Wednesday, August 26, 2015

Anne Marie Kennedy Review of Salmon Book, Session.

Pete Mullineaux's insightful look at traditional Irish music.  A Poet Prepared. 

***

The Bristol born, Galway based poet, author and playwright Pete Mullineaux knows his way confidently around traditional Irish music. His poetry collection, Session, (Salmon Poetry), dedicated to his mother, with artwork by Fran McCann, is guaranteed to leave his readers wanting more.

The poetry, like the regional variations in the music, varies in style and tone, the common link being the poet’s voice as a silent observer. Mullineaux uses evocative images, insightful observation, humour, playfulness and nostalgia. He is a scrutiniser of intricacies, a watchful eye, someone who listens to the tunes and observes the people who play them. The reader sees the players’ eyes, fingers, their bodies, the body language and the resulting inter-personal and inter-musical relationships being formed. Mullineaux also explores the emotions and psychologies of his subjects with curiosity and admiration.   

One of this writer’s favourites is A Piper Prepares, where the speaker intimately describes the uileann piper’s preamble. It is a tantalisingly visual poem with so much anticipation in the opening lines that the reader hopes the preamble goes on: It’s almost like shooting up; a captivating ritual / as the belt is looped around the forearm; the buckle/ notched, blowpipe joined to leather bag; a shard/ of cloth, folded between elbow and rib for comfort.

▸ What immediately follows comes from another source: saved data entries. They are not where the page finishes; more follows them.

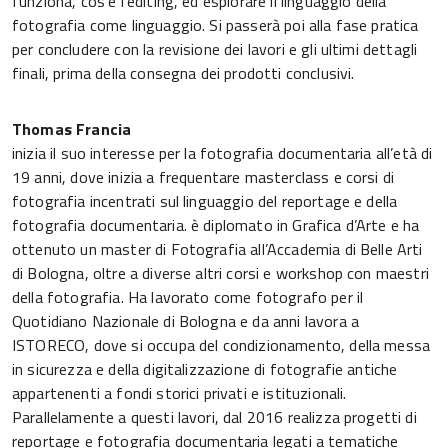
funziona, cos’è l’editing, ed esplorare il linguaggio della
fotografia come linguaggio. Si passerà poi alla fase pratica
per concludere con la revisione dei lavori e gli ultimi dettagli
finali, prima della consegna dei prodotti conclusivi.
Thomas Francia
inizia il suo interesse per la fotografia documentaria all’età di
19 anni, dove inizia a frequentare masterclass e corsi di
fotografia incentrati sul linguaggio del reportage e della
fotografia documentaria. è diplomato in Grafica d’Arte e ha
ottenuto un master di Fotografia all’Accademia di Belle Arti
di Bologna, oltre a diverse altri corsi e workshop con maestri
della fotografia. Ha lavorato come fotografo per il
Quotidiano Nazionale di Bologna e da anni lavora a
ISTORECO, dove si occupa del condizionamento, della messa
in sicurezza e della digitalizzazione di fotografie antiche
appartenenti a fondi storici privati e istituzionali.
Parallelamente a questi lavori, dal 2016 realizza progetti di
reportage e fotografia documentaria legati a tematiche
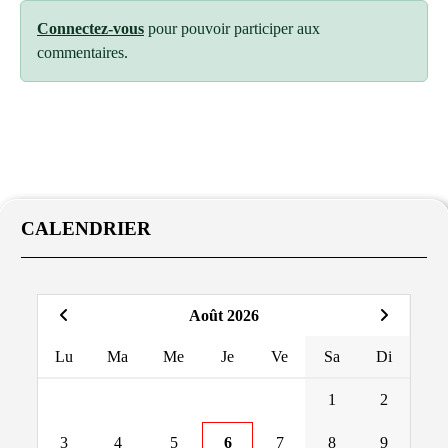
Connectez-vous
pour pouvoir participer aux
commentaires.
CALENDRIER
Août 2026
Lu
Ma
Me
Je
Ve
Sa
Di
1
2
3
4
5
6
7
8
9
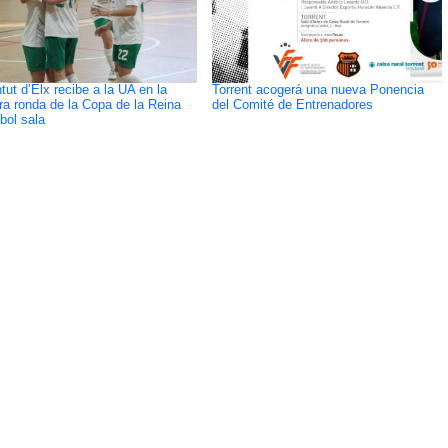
tut d’Elx recibe a la UA en la
Torrent acogerá una nueva Ponencia
ra ronda de la Copa de la Reina
del Comité de Entrenadores
bol sala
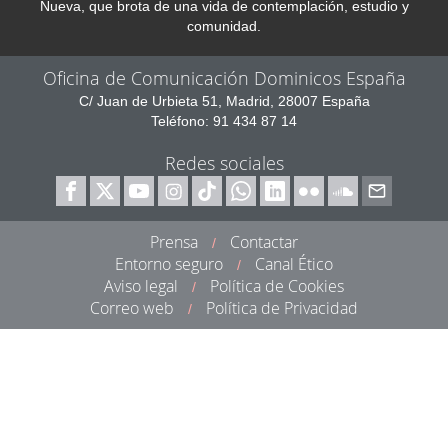
Nueva, que brota de una vida de contemplación, estudio y
comunidad.
Oficina de Comunicación Dominicos España
C/ Juan de Urbieta 51, Madrid, 28007 España
Teléfono: 91 434 87 14
Redes sociales
Prensa
Contactar
/
Entorno seguro
Canal Ético
/
Aviso legal
Política de Cookies
/
Correo web
Política de Privacidad
/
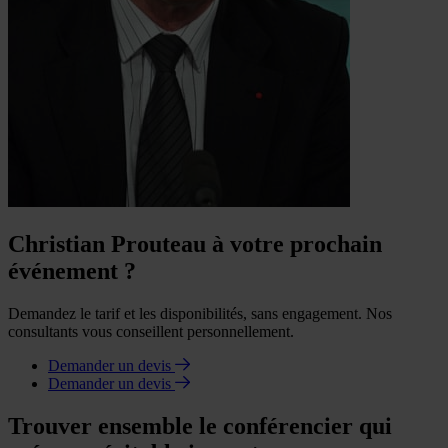
Christian Prouteau à votre prochain
événement ?
Demandez le tarif et les disponibilités, sans engagement. Nos
consultants vous conseillent personnellement.
Demander un devis
Demander un devis
Trouver ensemble le conférencier qui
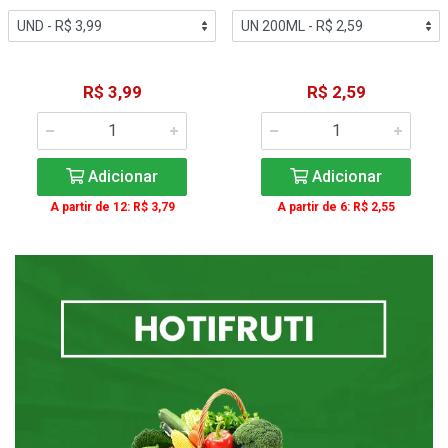
R$ 3,99
R$ 2,59
Adicionar
Adicionar
A partir de 12: R$ 3,79
A partir de 6: R$ 2,55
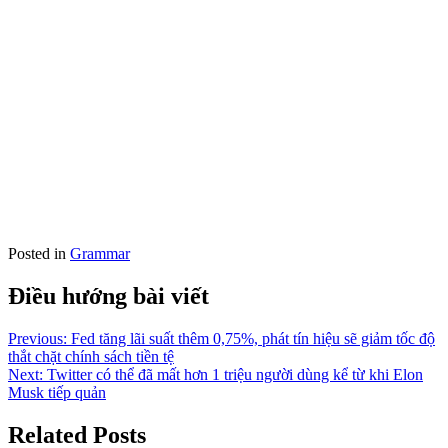
Posted in
Grammar
Điều hướng bài viết
Previous:
Fed tăng lãi suất thêm 0,75%, phát tín hiệu sẽ giảm tốc độ
thắt chặt chính sách tiền tệ
Next:
Twitter có thể đã mất hơn 1 triệu người dùng kể từ khi Elon
Musk tiếp quản
Related Posts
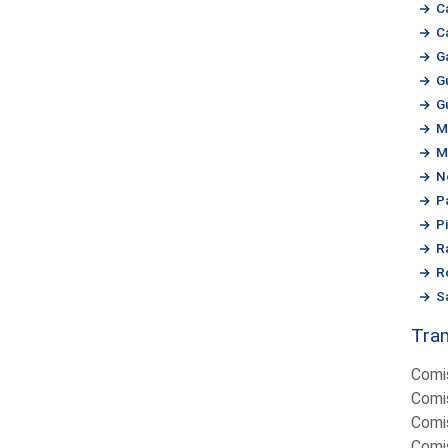
C
C
G
G
G
M
M
N
P
P
R
R
S
Tram
Comi
Comi
Comi
Comi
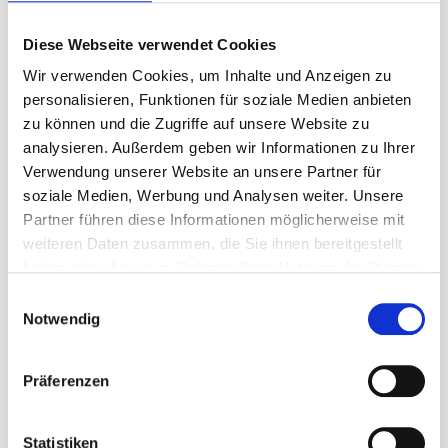
WESTERLAND
Diese Webseite verwendet Cookies
Haus Nordland Whg. 110 „Nordic
Wir verwenden Cookies, um Inhalte und Anzeigen zu
Suite“
personalisieren, Funktionen für soziale Medien anbieten
zu können und die Zugriffe auf unsere Website zu
45 m²
1 Schlafzimmer
2 Gäste
analysieren. Außerdem geben wir Informationen zu Ihrer
Verwendung unserer Website an unsere Partner für
Balkon
Sauna
WLAN
soziale Medien, Werbung und Analysen weiter. Unsere
Partner führen diese Informationen möglicherweise mit
weiteren Daten zusammen, die Sie ihnen bereitgestellt
Sehr gut
4.3
Ab
77,00
€
3 Bewertungen
haben oder die sie im Rahmen Ihrer Nutzung der Dienste
gesammelt haben.
Einwilligungsauswahl
Notwendig
Präferenzen
Next
Statistiken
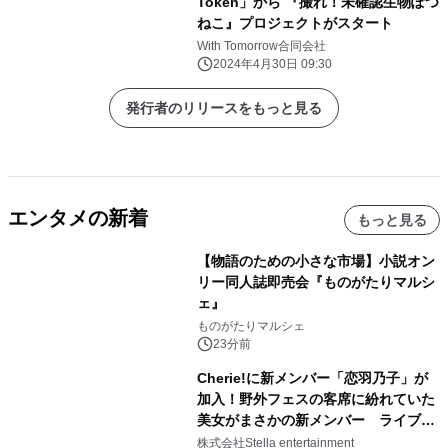
Token」から 『撮れ！未確認生物ぽつ
ねこ』プロジェクトがスタート
With Tomorrow合同会社
2024年4月30日 09:30
発行者のリリースをもっと見る
エンタメの新着
もっと見る
【物語のための小さな市場】小説オン
リー同人誌即売会『ものがたりマルシ
ェ』
ものがたりマルシェ
23分前
Cherie!に新メンバー「恋羽乃子」が
加入！野外フェスの客席に紛れていた
美女がまさかの新メンバー ライブ中
のサプライズ発表に会場騒然
株式会社Stella entertainment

Mullineaux has the speaker in this poem watch the piper assemble the instrument and describe it in slow motion detail. ‘Drones are attached like pistol silencers, regulators poised,’ and while acknowledging the tune of the same name, ‘the piper’s apron,’ he remarks on the leather patch across the lap which provides ‘protection from the crazed jabs of the chanter, / its manic hypodermic dance.’ As the tune begins, ‘a primal hum vibrates,’ and ‘a gasp/ for air as the bellows fill and suddenly there’s life/ in the lungs and wind in the reeds...’

‘The Five Mile Chase,’ is a tribute to Patrick Street. Traditional musicians Andy Irvine, John Carty, Kevin Burke and Jed Foley have their individual stage movements noted and matched to rhythm, playing styles and character nuances. ‘A tilt of the chin for the pigeon on the gate/ a bend in the waist for the stack of wheat/ a wink in the eye for the blue eyed rascal/ a slip in the hip for a trip up the stairs.’ It’s a twelve line piece that could be sung in jig time. Hup! 

Mullineaux uses a coupling motif throughout the collection. In ‘The Lads of Leitrim,’ an accordion and a flute player meet up regularly to play a session in a snug in Manorhamilton. The poet compares their ease and joy in the music to a long standing marriage. ‘Could there be a love closer to their hearts/ than this – something to cherish for a lifetime -/ never to part, for better or worse/ in sickness and in health.’ As they launch into the Fermoy Lasses, he declares ‘these fellas are wedded to the music.’

Another couple, Paddy Canny and Frankie Gavin, have their musical communion told with slow lyrical ease in ‘Cave Music II.’ Canny, ‘the elder statesman has eyelids drawn / tight like a mole,’ while the younger Frankie, ‘allows the older man the lead, follows the set tone/ finding his own empathetic touch.’ 

Mullineaux provides the snapshot, watching the young Gavin who could have closed his eyes, but chose not to. Gavin, who was ‘a generation apart’ at the time, kept watch of the older man, ‘aware how much this moment must be fixed, / treasured deep in his own vaults.’ 

Watching Dermot Byrne and Floriane Blancke’s playing compelled the poet to write ‘Tabhair Dom Do Lámh.’ Byrne’s accordion sits ‘like a sleeping child in his lap,’ and Blancke ‘leans forward, the harp/against her cheek, listening/ for a heartbeat...’ The poem moves swiftly from the womb analogy, to a child one, when Byrne ‘tickles and squeezes’ the accordion, and like an infant, growing with the pace and momentum of the tune, together, the duo, ‘fast forward, to courtship, / dancing, making crazy love / through music.’ 

This aptly titled collection, Session, by Pete Mullineaux is a gem. Encore, si’l vous plait? It is available from www.salmonpoetry.com, bookshops and music stores.